(How to complete this task):
Rewrite the entries below with every "MuseBeat" changed to "SoundWave" and nothing else altered.

━━━ Extracted material ━━━

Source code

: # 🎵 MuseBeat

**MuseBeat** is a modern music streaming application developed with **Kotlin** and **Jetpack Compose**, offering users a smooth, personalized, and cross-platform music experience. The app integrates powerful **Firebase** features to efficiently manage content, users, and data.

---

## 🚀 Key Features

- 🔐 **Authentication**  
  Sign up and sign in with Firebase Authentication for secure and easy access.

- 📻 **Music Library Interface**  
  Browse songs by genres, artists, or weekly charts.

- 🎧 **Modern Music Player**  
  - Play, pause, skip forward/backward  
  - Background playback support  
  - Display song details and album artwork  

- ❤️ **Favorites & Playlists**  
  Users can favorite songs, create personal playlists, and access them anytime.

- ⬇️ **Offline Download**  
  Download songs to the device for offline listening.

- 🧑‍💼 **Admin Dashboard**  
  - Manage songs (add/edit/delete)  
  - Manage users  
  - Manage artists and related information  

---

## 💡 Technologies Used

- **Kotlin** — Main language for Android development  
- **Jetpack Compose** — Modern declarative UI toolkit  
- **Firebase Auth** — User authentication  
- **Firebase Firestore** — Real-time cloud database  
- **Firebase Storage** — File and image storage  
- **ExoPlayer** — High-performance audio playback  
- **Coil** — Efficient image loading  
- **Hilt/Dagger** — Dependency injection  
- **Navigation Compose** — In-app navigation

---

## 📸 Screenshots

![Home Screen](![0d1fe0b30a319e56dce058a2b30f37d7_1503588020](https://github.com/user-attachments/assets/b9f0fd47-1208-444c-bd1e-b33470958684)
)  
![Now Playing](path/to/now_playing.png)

━━━

(Response area):
Source code

: # 🎵 SoundWave

**SoundWave** is a modern music streaming application developed with **Kotlin** and **Jetpack Compose**, offering users a smooth, personalized, and cross-platform music experience. The app integrates powerful **Firebase** features to efficiently manage content, users, and data.

---

## 🚀 Key Features

- 🔐 **Authentication**  
  Sign up and sign in with Firebase Authentication for secure and easy access.

- 📻 **Music Library Interface**  
  Browse songs by genres, artists, or weekly charts.

- 🎧 **Modern Music Player**  
  - Play, pause, skip forward/backward  
  - Background playback support  
  - Display song details and album artwork  

- ❤️ **Favorites & Playlists**  
  Users can favorite songs, create personal playlists, and access them anytime.

- ⬇️ **Offline Download**  
  Download songs to the device for offline listening.

- 🧑‍💼 **Admin Dashboard**  
  - Manage songs (add/edit/delete)  
  - Manage users  
  - Manage artists and related information  

---

## 💡 Technologies Used

- **Kotlin** — Main language for Android development  
- **Jetpack Compose** — Modern declarative UI toolkit  
- **Firebase Auth** — User authentication  
- **Firebase Firestore** — Real-time cloud database  
- **Firebase Storage** — File and image storage  
- **ExoPlayer** — High-performance audio playback  
- **Coil** — Efficient image loading  
- **Hilt/Dagger** — Dependency injection  
- **Navigation Compose** — In-app navigation

---

## 📸 Screenshots

![Home Screen](![0d1fe0b30a319e56dce058a2b30f37d7_1503588020](https://github.com/user-attachments/assets/b9f0fd47-1208-444c-bd1e-b33470958684)
)  
![Now Playing](path/to/now_playing.png)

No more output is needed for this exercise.